Manual rotation may allow a reduction of the vaginal delivery rate in the occiput posterior position, a source of third- and fourth-degree perineal lacerations.3 Moreover, the cesarean delivery rate for occiput posterior and transverse positions during labor is higher than for anterior positions. Porreco et al20 recently showed that nonreassuring FHR patterns predict cesarean delivery for dystocia among nulliparous patients with normally oxygenated fetuses. In that study, there were significantly more persistent posterior positions among the cesarean deliveries performed for dystocia than among the vaginal births. They suggest that clinicians should intervene earlier when labor is not progressing. Thus, manual rotation may help to reduce the risk of cesarean delivery. Published series indicate that approximately 10% of all vaginal deliveries are from the OP position.1,2 In our maternity ward, where manual rotation is routinely performed in the case of occiput posterior or transverse positions during labor, fewer than 1% of term vaginal deliveries involve occiput posterior positions. We conducted a 3-month prospective study of 365 patients in labor with singleton cephalic term fetuses; only three patients (0.8%) delivered in posterior position.19 Different practices aimed at reducing cesarean delivery rates have been evaluated, such as active management of labor.7 Few studies, however, have assessed manual rotation.10,11 No study has proved it to be effective in comparison with other techniques, such as postural variations or expectant management. Studies comparing manual rotation with these alternatives might make it possible to analyze its impact on cesarean delivery rates and on perineal laceration rates and to show its safety.

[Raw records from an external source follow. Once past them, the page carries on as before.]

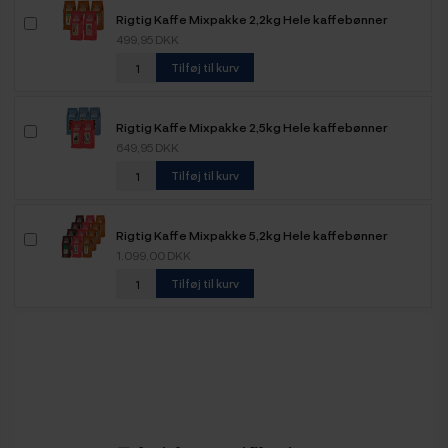
Rigtig Kaffe Mixpakke 2,2kg Hele kaffebønner
499,95 DKK
Tilføj til kurv
Rigtig Kaffe Mixpakke 2,5kg Hele kaffebønner
649,95 DKK
Tilføj til kurv
Rigtig Kaffe Mixpakke 5,2kg Hele kaffebønner
1.099,00 DKK
Tilføj til kurv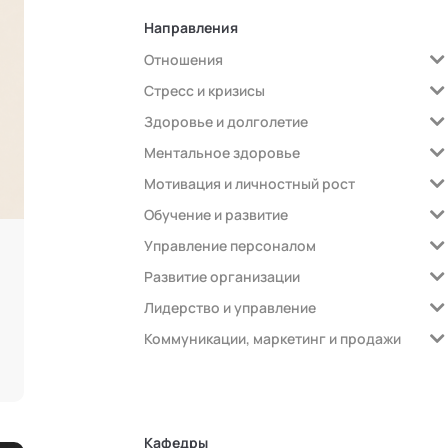
Направления
Отношения
Стресс и кризисы
Здоровье и долголетие
Ментальное здоровье
Мотивация и личностный рост
Обучение и развитие
Управление персоналом
Развитие организации
Лидерство и управление
Коммуникации, маркетинг и продажи
Кафедры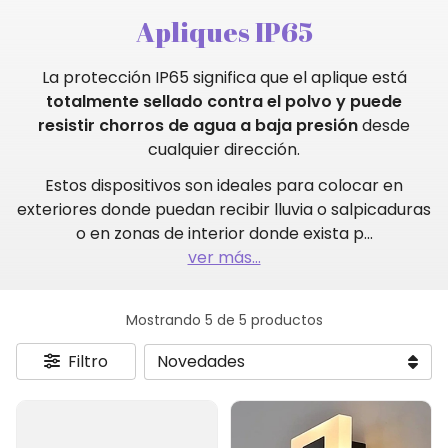
Apliques IP65
La protección IP65 significa que el aplique está
totalmente sellado contra el polvo y puede
resistir chorros de agua a baja presión
desde
cualquier dirección.
Estos dispositivos son ideales para colocar en
exteriores donde puedan recibir lluvia o salpicaduras
o en zonas de interior donde exista p
...
ver más...
Mostrando 5 de 5 productos
Filtro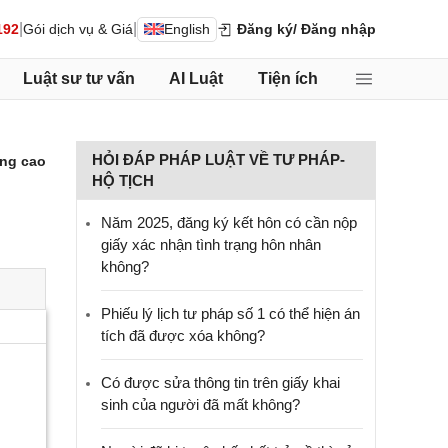
|
|
192
Gói dịch vụ & Giá
English
Đăng ký
/ Đăng nhập
Luật sư tư vấn
AI Luật
Tiện ích
HỎI ĐÁP PHÁP LUẬT VỀ TƯ PHÁP-
ng cao
HỘ TỊCH
Năm 2025, đăng ký kết hôn có cần nộp
giấy xác nhận tình trạng hôn nhân
không?
Phiếu lý lịch tư pháp số 1 có thể hiện án
tích đã được xóa không?
Có được sửa thông tin trên giấy khai
sinh của người đã mất không?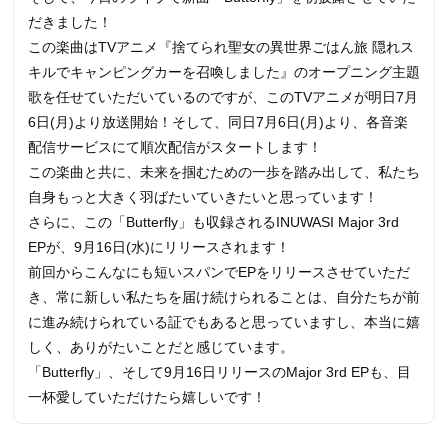
だきました！
この楽曲はTVアニメ『捨てられ聖女の異世界ごはん旅 隠れス
キルでキャンピングカーを召喚しました』のオープニング主題
歌を任せていただいているのですが、このTVアニメが明日7月
6日(月)より放送開始！そして、同日7月6日(月)より、各音楽
配信サービスにて順次配信がスタートします！
この楽曲と共に、未来を掴むための一歩を踏み出して、私たち
自身もっと大きく羽ばたいていきたいと思っています！
さらに、この「Butterfly」も収録されるINUWASI Major 3rd
EPが、9月16日(水)にリリースされます！
前回からこんなにも短いスパンでEPをリリースさせていただ
き、常に新しい私たちを届け続けられることは、自分たちが前
に進み続けられている証でもあると思っていますし、本当に嬉
しく、ありがたいことだと感じています。
「Butterfly」、そして9月16日リリースのMajor 3rd EPも、目
一杯愛していただけたら嬉しいです！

In conclusion, manual rotation may be an effective technique for reducing the cesarean delivery rate in patients with an occiput posterior or transverse position during labor. Knowledge of its risk factors may allow physicians to better select the patients for manual rotation and thus increase its success rate. They should bear in mind that the risk of failure is higher when manual rotation is attempted before full dilatation or indicated for failure to progress.